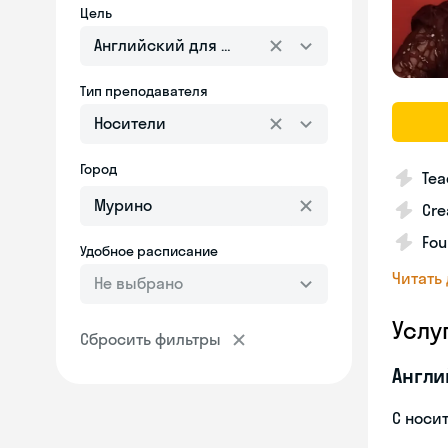
Цель
Английский для взрослых
Тип преподавателя
Носители
Город
Tea
Cre
Fou
Удобное расписание
Читать
Не выбрано
Услу
Сбросить фильтры
Англи
С носи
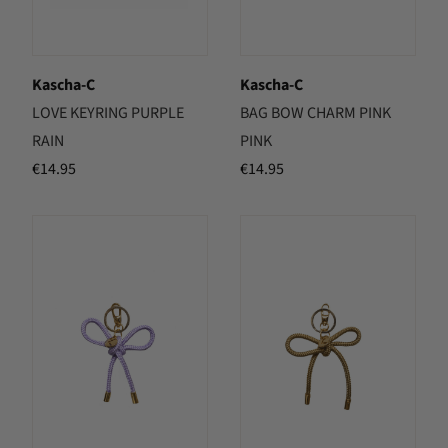
Kascha-C
Kascha-C
LOVE KEYRING PURPLE
BAG BOW CHARM PINK
RAIN
PINK
€
14.95
€
14.95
===
What you should do: Transcribe the text of the listing above line by line, with every character unchanged, and leave out the pictures.

Written answer:
Цель
Английский для взрослых
Тип преподавателя
Носители
Город
Tea
Cre
Fou
Удобное расписание
Читать
Не выбрано
Услу
Сбросить фильтры
Англи
С носи
Kascha-C
Kascha-C
LOVE KEYRING PURPLE
BAG BOW CHARM PINK
RAIN
PINK
€
14.95
€
14.95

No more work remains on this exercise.